You don’t need to stretch your imagination too far to see how new distribution channels can quickly evolve.
Where New Distribution Channels Can Emerge
Consider two of the most fundamental principles of customer experience: personalization and ease. The industry is making huge investments implementing these principles in the form of simplified product language, digitized and streamlined forms, pre-population of data and the leverage of data for tailored experiences and offerings.
But what if we take these principles a step further to truly make the customer experience as easy and personalized as possible? In some cases, like auto insurance, you wouldn’t even need to ask the customer to contact an insurer at all. Instead, insurance would be an embedded part of the transportation solution that the customer purchases. GM’s recent announcement to provide Onstar Insurance Services is a move in this direction, which essentially uses the automobile as a platform for insurance distribution.
If automobiles can be a platform for distribution, what about other platforms, like homes? With the proliferation of smart devices and an increasing number of connected homes, this could be a future frontier.
What about social media and messaging platforms? These already have a huge advantage in terms of engagement and interaction frequency (two challenges that are pervasive for insurers). Social media users spend on average of 2 hours and 24 minutes per day multi networking across an average of 8 social networks and messaging apps.
As payments and business applications become increasingly integrated to these platforms, why couldn’t some types of insurance products be distributed through these channels? Of course, the regulatory situation is different in parts of the world where this is already happening (e.g. China/WeChat), but if you consider the size of the user base and the potential for ease and personalization, then it’s only a matter of time before we see similar things in the U.S.
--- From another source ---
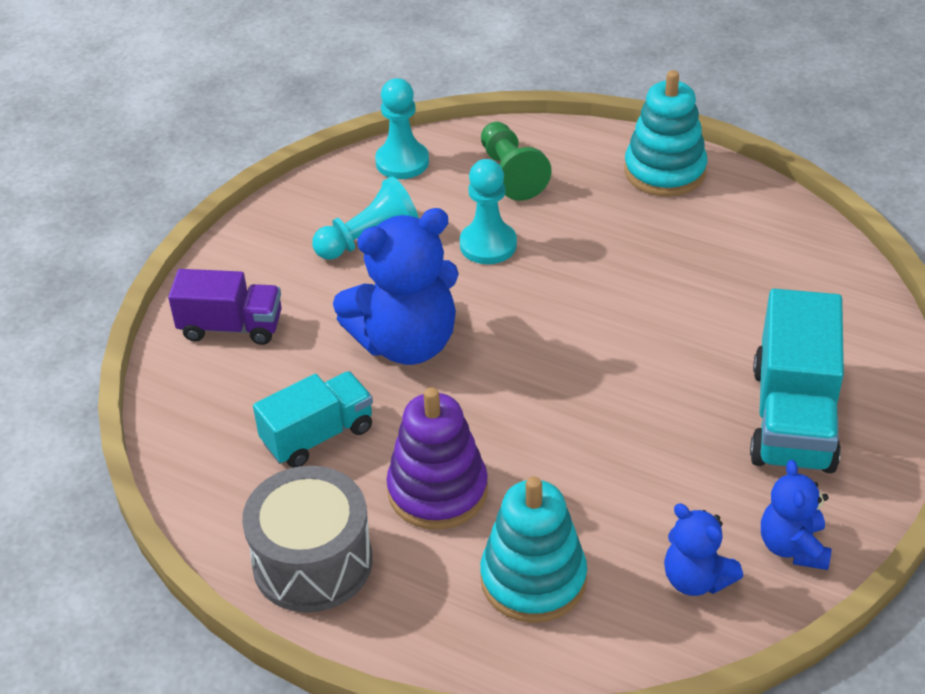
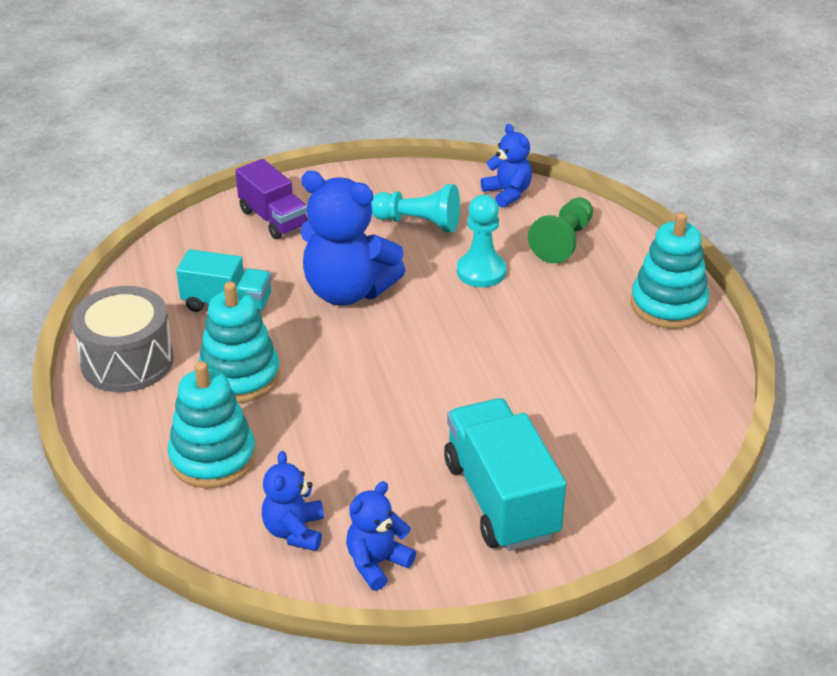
camera: 45 degrees right, 5 degrees down
turquoise pawn [375,78,429,179] -> blue teddy bear [481,124,532,208]
purple stacking toy [386,387,488,530] -> turquoise stacking toy [198,281,280,403]
turquoise truck [750,288,844,473] -> turquoise truck turned 105 degrees clockwise [444,398,566,551]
Overall, investments to improve and digitally power distribution channels are critical but don’t ignore what many companies currently consider “alternate” channels, as these are likely to displace or become integrated with current methods over time. Consider new models of distribution, paired with focused customer segmentation and a compelling value proposition. Whether branded or promoted as “white label,” new distribution models will be required to reach and engage customers in the future.